The new hospital at UCSF Helen Diller Medical Center at Parnassus Heights will be the centrepiece of a comprehensive plan to transform the entire campus, which continues to drive innovations in care delivery, discovery, and health sciences education. In January, the University reached a memorandum of understanding with the City of San Francisco on community resilience and some wider determinants of health, by addressing mental health, housing, transit, jobs, and workforce development.

“UCSF is a leading force in healthcare – from our ground-breaking research, highly rated health sciences schools to our top-ranked medical centre – and it’s exciting to see this hospital take shape in the new architectural renderings,” said UCSF chancellor Sam Hawgood. “The new hospital will build on our history at Parnassus Heights and will strengthen our ability to serve the Bay Area for generations to come.”

Herzog & de Meuron and HDR are designing the hospital to meet “whole-patient” needs essential to healing, a focus that reflects UCSF’s integrated research, education and care delivery mission at Parnassus Heights.

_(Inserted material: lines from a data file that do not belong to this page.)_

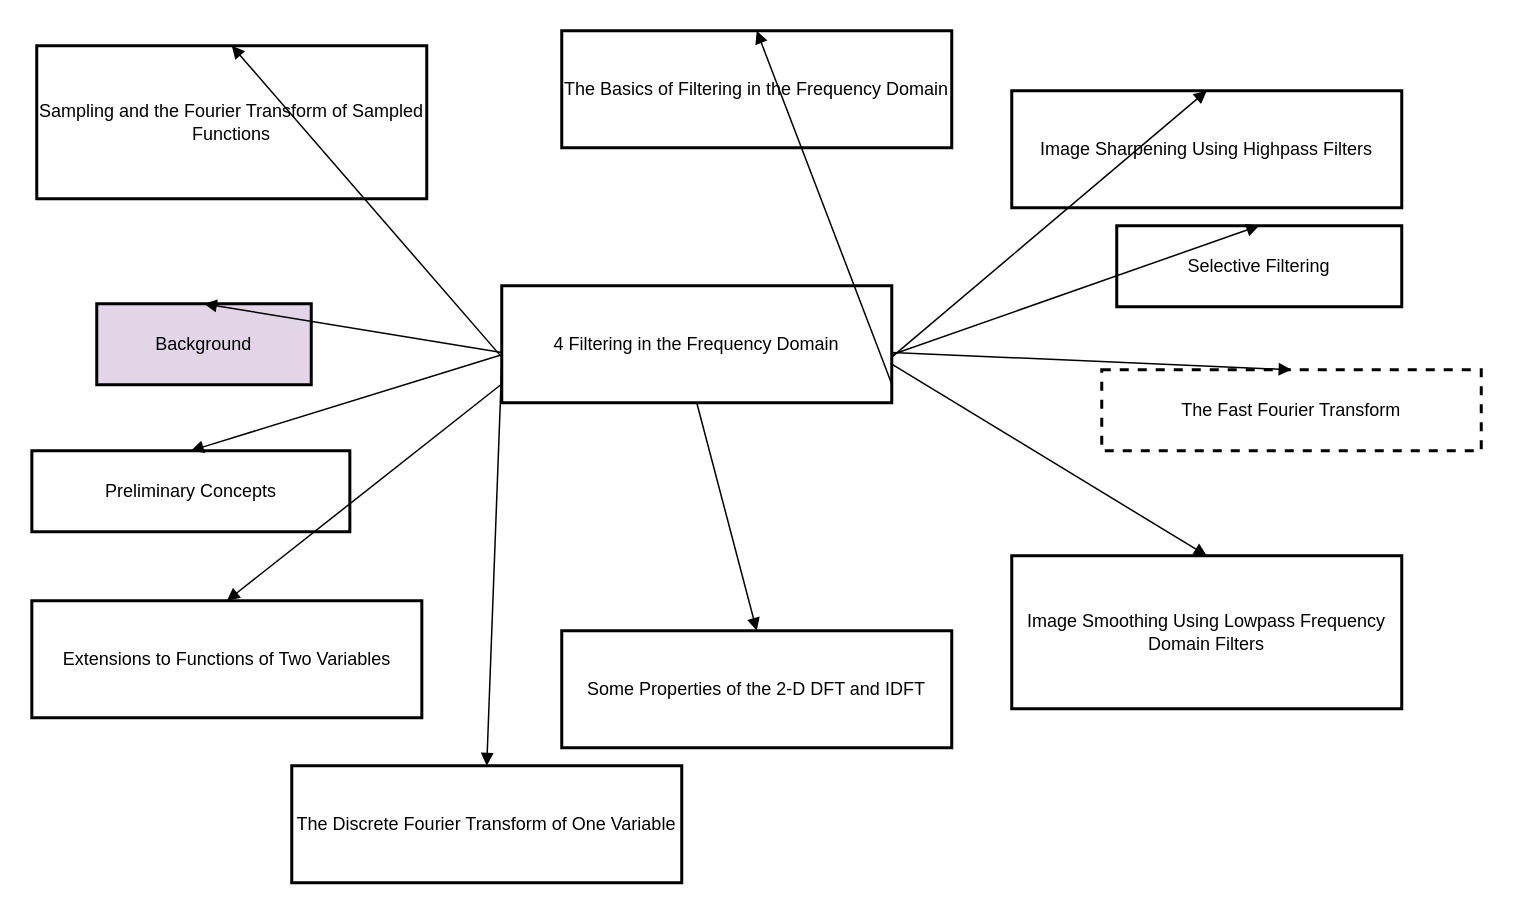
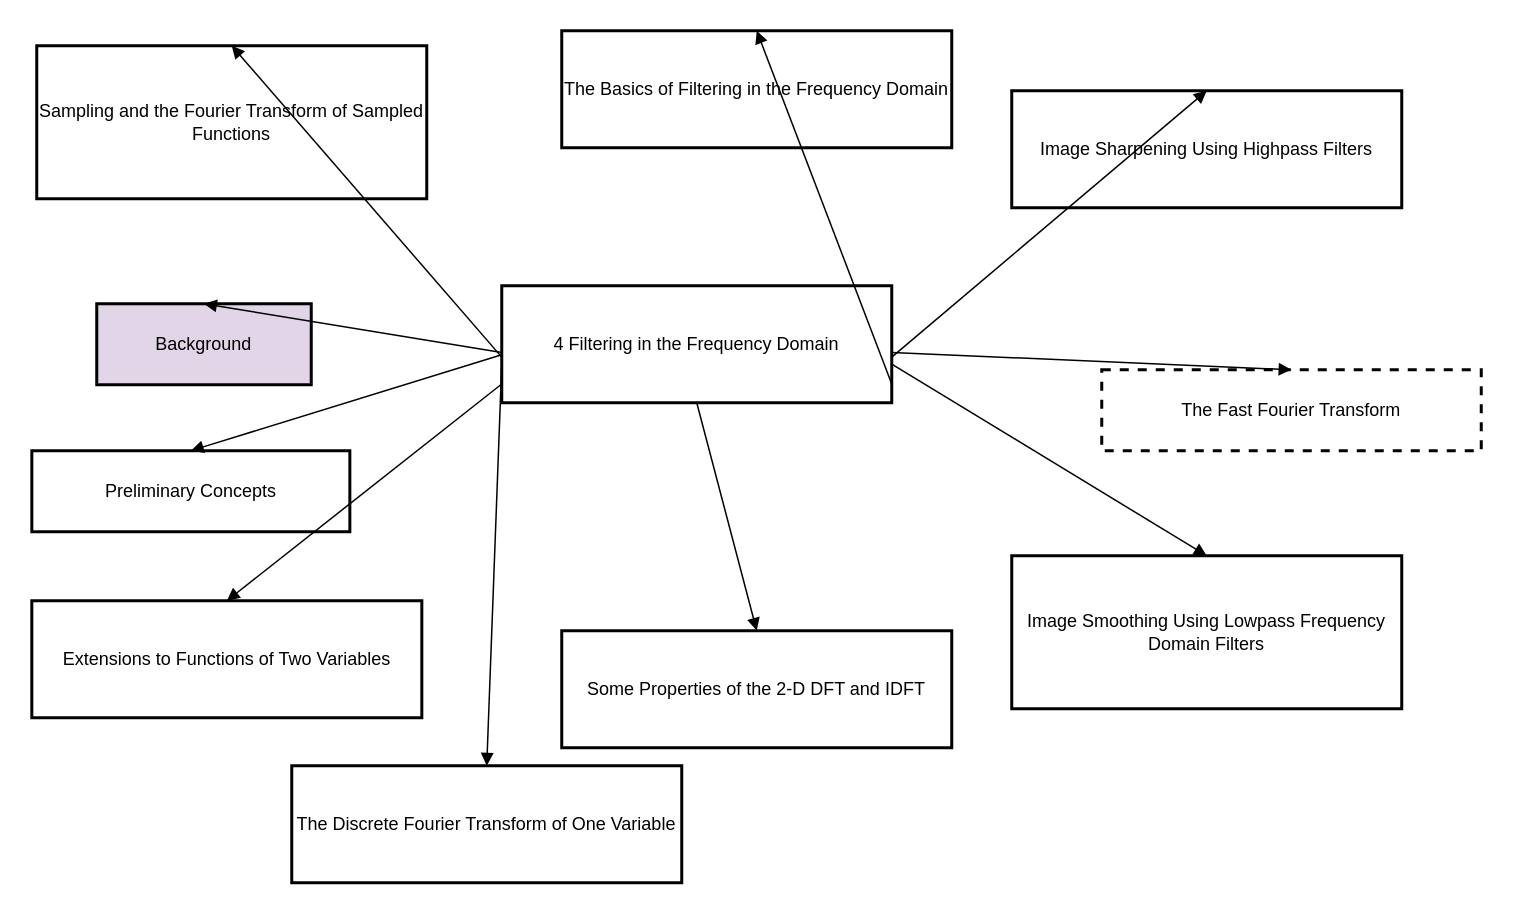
  <mxCell id="0" />
  <mxCell id="1" parent="0" />
  <mxCell id="2" value="4 Filtering in the Frequency Domain" style="whiteSpace=wrap;strokeWidth=2;" vertex="1" parent="1"><mxGeometry x="334" y="190" width="260" height="78" as="geometry" /></mxCell>
  <mxCell id="3" value="Background" style="whiteSpace=wrap;strokeWidth=2;fillColor=#e1d5e7;" vertex="1" parent="1"><mxGeometry x="64" y="201.999" width="143" height="54" as="geometry" /></mxCell>
  <mxCell id="4" value="Preliminary Concepts" style="whiteSpace=wrap;strokeWidth=2;" vertex="1" parent="1"><mxGeometry x="20.727" y="299.999" width="212" height="54" as="geometry" /></mxCell>
  <mxCell id="5" value="Sampling and the Fourier Transform of Sampled Functions" style="whiteSpace=wrap;strokeWidth=2;" vertex="1" parent="1"><mxGeometry x="23.997" y="30.004" width="260" height="102" as="geometry" /></mxCell>
  <mxCell id="6" value="The Discrete Fourier Transform of One Variable" style="whiteSpace=wrap;strokeWidth=2;" vertex="1" parent="1"><mxGeometry x="193.999" y="510" width="260" height="78" as="geometry" /></mxCell>
  <mxCell id="7" value="Extensions to Functions of Two Variables" style="whiteSpace=wrap;strokeWidth=2;" vertex="1" parent="1"><mxGeometry x="20.724" y="400.001" width="260" height="78" as="geometry" /></mxCell>
  <mxCell id="8" value="Some Properties of the 2-D DFT and IDFT" style="whiteSpace=wrap;strokeWidth=2;" vertex="1" parent="1"><mxGeometry x="373.998" y="419.995" width="260" height="78" as="geometry" /></mxCell>
  <mxCell id="9" value="The Basics of Filtering in the Frequency Domain" style="whiteSpace=wrap;strokeWidth=2;" vertex="1" parent="1"><mxGeometry x="373.997" y="20.002" width="260" height="78" as="geometry" /></mxCell>
  <mxCell id="10" value="Image Smoothing Using Lowpass Frequency Domain Filters" style="whiteSpace=wrap;strokeWidth=2;" vertex="1" parent="1"><mxGeometry x="674.002" y="370.001" width="260" height="102" as="geometry" /></mxCell>
  <mxCell id="11" value="Image Sharpening Using Highpass Filters" style="whiteSpace=wrap;strokeWidth=2;" vertex="1" parent="1"><mxGeometry x="673.997" y="60.004" width="260" height="78" as="geometry" /></mxCell>
- <mxCell id="12" value="Selective Filtering" style="whiteSpace=wrap;strokeWidth=2;" vertex="1" parent="1"><mxGeometry x="744" y="149.998" width="190" height="54" as="geometry" /></mxCell>
  <mxCell id="13" value="The Fast Fourier Transform" style="whiteSpace=wrap;strokeWidth=2;dashed=1;" vertex="1" parent="1"><mxGeometry x="734.002" y="246.001" width="253" height="54" as="geometry" /></mxCell>
  <mxCell id="14" value="" style="curved=1;startArrow=none;endArrow=block;exitX=0;exitY=0.57;entryX=0.5;entryY=0;rounded=0;" edge="1" parent="1" source="2" target="3"><mxGeometry relative="1" as="geometry" /></mxCell>
  <mxCell id="15" value="" style="curved=1;startArrow=none;endArrow=block;exitX=0;exitY=0.59;entryX=0.5;entryY=0;rounded=0;" edge="1" parent="1" source="2" target="4"><mxGeometry relative="1" as="geometry" /></mxCell>
  <mxCell id="16" value="" style="curved=1;startArrow=none;endArrow=block;exitX=0;exitY=0.61;entryX=0.5;entryY=0;rounded=0;" edge="1" parent="1" source="2" target="5"><mxGeometry relative="1" as="geometry" /></mxCell>
  <mxCell id="17" value="" style="curved=1;startArrow=none;endArrow=block;exitX=0;exitY=0.67;entryX=0.5;entryY=0;rounded=0;" edge="1" parent="1" source="2" target="6"><mxGeometry relative="1" as="geometry" /></mxCell>
  <mxCell id="18" value="" style="curved=1;startArrow=none;endArrow=block;exitX=0;exitY=0.84;entryX=0.5;entryY=0;rounded=0;" edge="1" parent="1" source="2" target="7"><mxGeometry relative="1" as="geometry" /></mxCell>
  <mxCell id="19" value="" style="curved=1;startArrow=none;endArrow=block;exitX=0.5;exitY=1;entryX=0.5;entryY=0;rounded=0;" edge="1" parent="1" source="2" target="8"><mxGeometry relative="1" as="geometry" /></mxCell>
  <mxCell id="20" value="" style="curved=1;startArrow=none;endArrow=block;exitX=1;exitY=0.84;entryX=0.5;entryY=0;rounded=0;" edge="1" parent="1" source="2" target="9"><mxGeometry relative="1" as="geometry" /></mxCell>
  <mxCell id="21" value="" style="curved=1;startArrow=none;endArrow=block;exitX=1;exitY=0.67;entryX=0.5;entryY=0;rounded=0;" edge="1" parent="1" source="2" target="10"><mxGeometry relative="1" as="geometry" /></mxCell>
  <mxCell id="22" value="" style="curved=1;startArrow=none;endArrow=block;exitX=1;exitY=0.61;entryX=0.5;entryY=0;rounded=0;" edge="1" parent="1" source="2" target="11"><mxGeometry relative="1" as="geometry" /></mxCell>
- <mxCell id="23" value="" style="curved=1;startArrow=none;endArrow=block;exitX=1;exitY=0.59;entryX=0.5;entryY=0;rounded=0;" edge="1" parent="1" source="2" target="12"><mxGeometry relative="1" as="geometry" /></mxCell>
  <mxCell id="24" value="" style="curved=1;startArrow=none;endArrow=block;exitX=1;exitY=0.57;entryX=0.5;entryY=0;rounded=0;" edge="1" parent="1" source="2" target="13"><mxGeometry relative="1" as="geometry" /></mxCell>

With support from the Helen Diller Foundation for the planning, design and construction, the hospital will provide a healing environment that addresses social, psychological, spiritual and behavioural components of health in one place. Design features include advanced innovations, such as leading-edge diagnostic tests, robotics, and therapies, as well as humanistic aspects, such as the provision of light-filled private rooms, natural spaces, fresh air, and human connection. New Parnassus Hospital - Herzog & de Meuron

A hospital for the future

The new 15-storey hospital will: provide increased capacity for additional acute, emergency and intensive care beds; incorporate innovations in medical technology and equipment for advanced complex care; bridge scientific research discoveries from bench to bedside, leading to accelerated innovative treatments and therapies to benefit patients; feature environmentally sustainable design that integrates with the natural beauty of its setting; and generate employment for local labour during the construction, as well as further jobs once the facility opens.

Extensive landscaping on the street level and upper levels is an important element of the building design, which features a publicly accessible outdoor terrace and proximity to the surrounding nature of the Mount Sutro Open Space Reserve.

“UCSF has deep roots in the City of San Francisco and has grown symbiotically with the community in a neighbourhood located between Golden Gate Park and Mount Sutro,” said Jason Frantzen, senior partner of Herzog & de Meuron. “In designing this hospital, we’re re-imagining the space around it, connecting park to peak to make a positive impact in people’s lives.”

Expanding care

Founded after the Gold Rush to provide physicians for the county hospital, UCSF has since served San Francisco through several public health crises, including the 1906 earthquake and fire, the 1980s AIDS epidemic, and the ongoing Covid-19 pandemic. The past couple of years have demonstrated that UCSF must increase hospital capacity to serve emerging patient needs during public health crises, rather than reducing or cancelling non-essential surgeries to make room for patients with urgent needs.

Every year, UCSF turns away patients seeking care because of limited capacity at its Parnassus Heights hospital. In 2019 alone, some 3000 patients were unable to be transferred to UCSF owing to a lack of beds – a challenge that is anticipated to increase in future years with the Bay Area’s projected growing and ageing population.

New Parnassus Hospital - Herzog & de MeuronBy building the new hospital, UCSF will be able to increase its overall bed capacity from 475 beds in 2020 to 682 beds in 2030. The University also will seismically retrofit Moffitt hospital and renovate both Moffitt and Long hospitals at Parnassus Heights to increase bed capacity to meet projected demand.

Community engagement

As the project moves forward, UCSF will be taking steps to minimise the hospital’s impact on the environment and neighbourhood, developing strategies designed to address wind, construction noise, and other factors. UCSF will also be implementing several improvements to support pedestrian and vehicular circulation, loading, utilities, and landscaping around the campus.

As stated in the DEIR, UCSF’s environmental sustainability improvement efforts are focusing on air quality, carbon emissions, water use, resources, biodiversity and open space, human health, and community wellbeing. The new hospital will also target a minimum level of LEED Gold certification.

Construction could begin in 2023, with the new hospital expected to open in 2030.